Liberal commentators had already identified a change in US policy away from ‘democracy promotion’ ¾ or the ‘Freedom Crusade’ as it is often pejoratively dubbed.
As recently as mid-2005, Condoleeza Rice was still expounding that ‘for 60 years the US pursued stability at the expense of democracy in the Mid East and achieved neither. Now we are taking a different course supporting the democratic aspirations of all people.’ But now, as Fukuyama concedes, there is growing recognition in some senior US policy circles that the US cannot seek to de-legitimise regimes (and make their demise a declared objective) and then hope to negotiate agreements on vital issues with them. Coupled with this, has been the realisation that democracy is an extremely delicate seed to plant and grow.
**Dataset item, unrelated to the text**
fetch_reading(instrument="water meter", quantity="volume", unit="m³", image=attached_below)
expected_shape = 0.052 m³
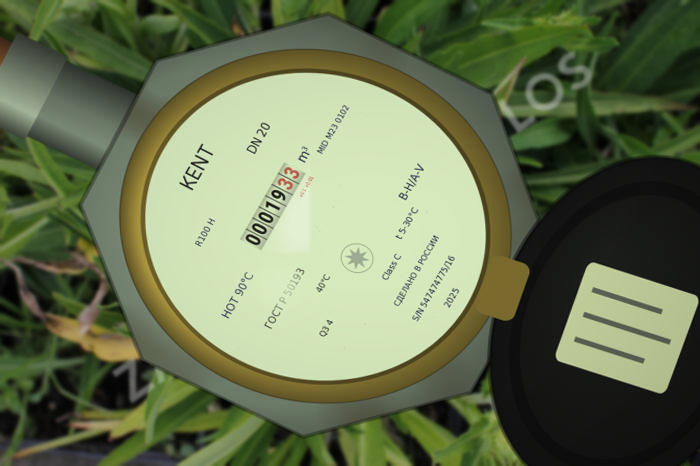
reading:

In fact, in his State of the Union Address this year, Bush himself reflected his concerns that any retreat from ‘democracy promotion’ might lead back into isolationism when he said: ‘Our enemies and our friends can be certain the United States will not retreat from the world, and we will never surrender to evil. America rejects the false comfort of isolationism.’
All of this is playing into the rewrite, now underway in the US, of the basic National Security Strategy Assessment.
Fukuyama rightly sounds an alarm that, in seeking to reposition its policies, the Bush Administration runs the risk of inciting the US public mood into rebounding too far and fueling a return to a more isolationist stance. Growing US isolationism would not be a positive ingredient in the emerging world of the 21st Century, and would certainly be inimitable for the broader Australian interest.
Our close attention should be maintained on the internal pol
icy debates now under way in the United States.